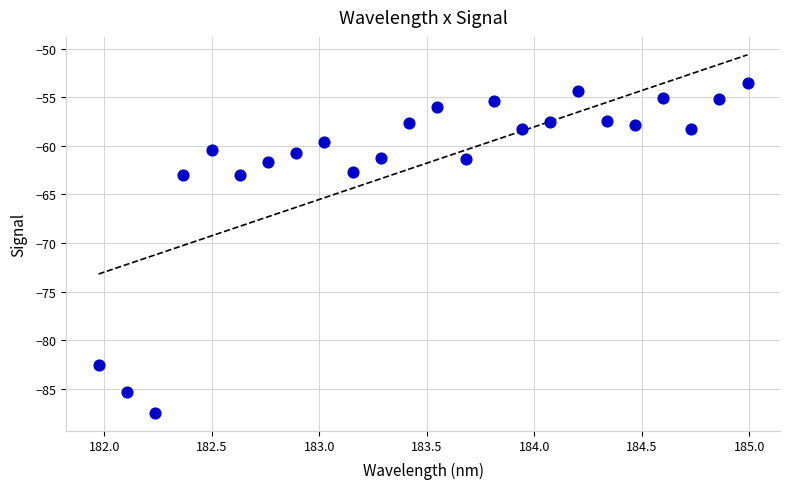

What is the range of Y values (max minus min)?

33.9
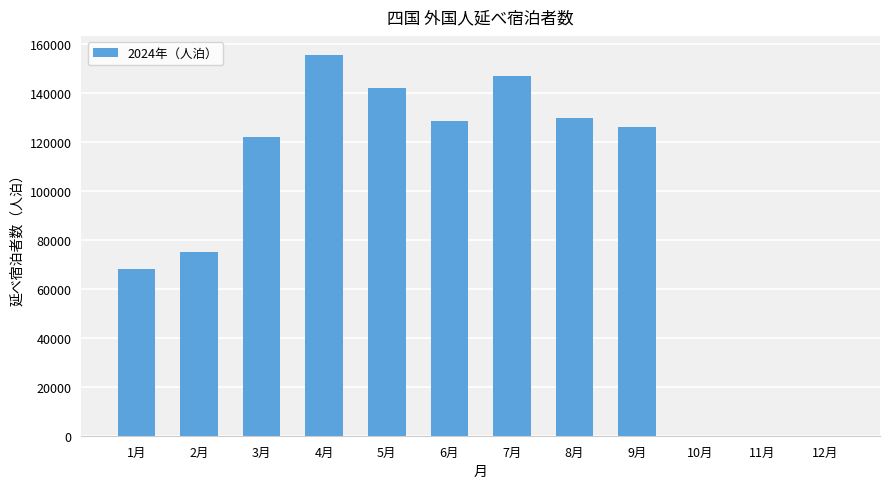

What is the sum of the values at 6月 and 10月?

128530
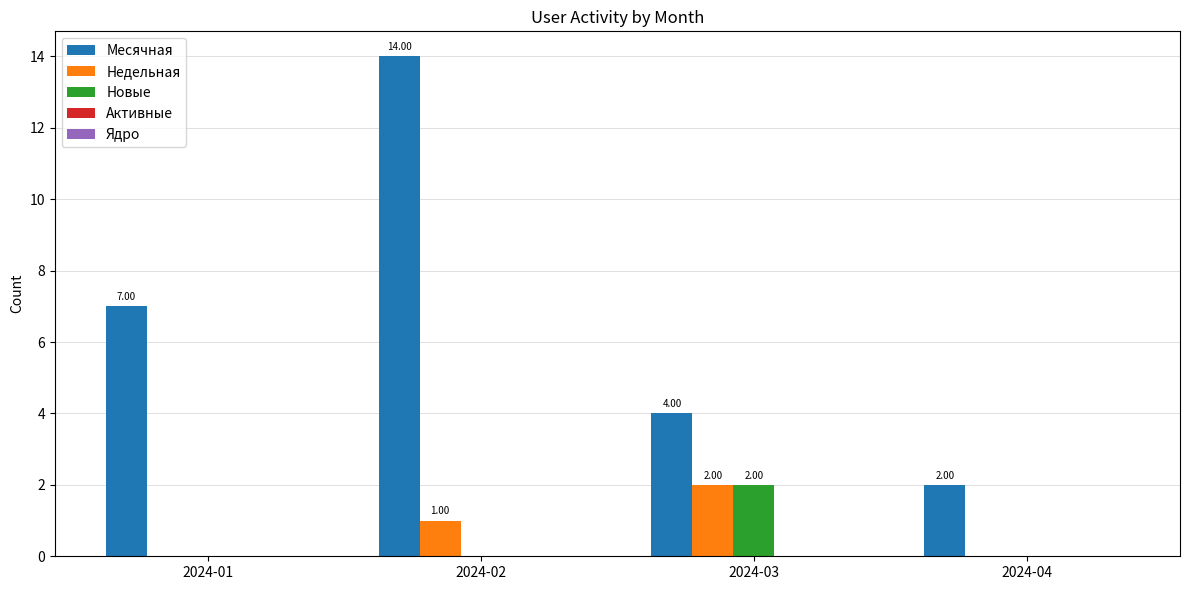

What is the sum of all Недельная values?

3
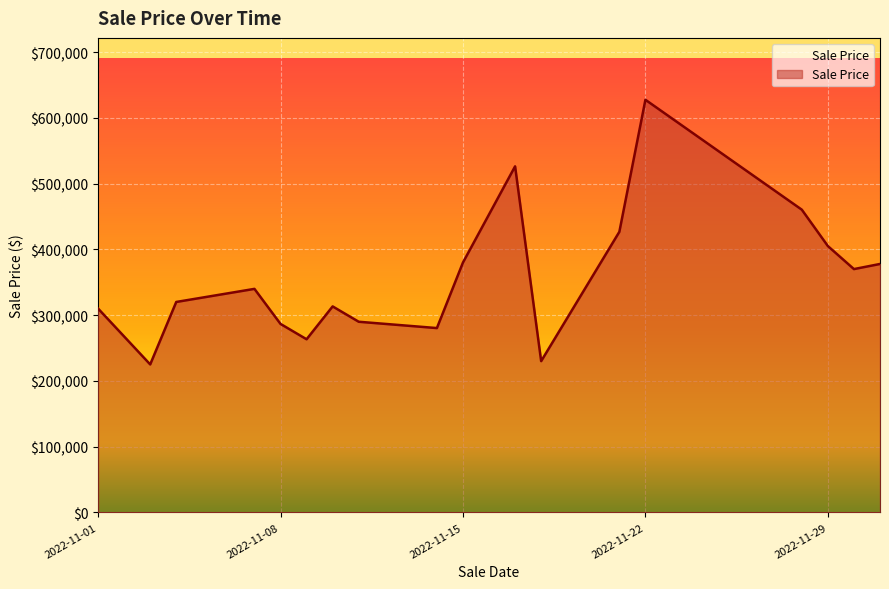

What is the greatest value displayed?

627475.0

========================

What the task requires:
Write out all the records above again word for word, but leave out the pictures.

Result below:
What is the range of Y values (max minus min)?

33.9

What is the sum of the values at 6月 and 10月?

128530

What is the sum of all Недельная values?

3

What is the greatest value displayed?

627475.0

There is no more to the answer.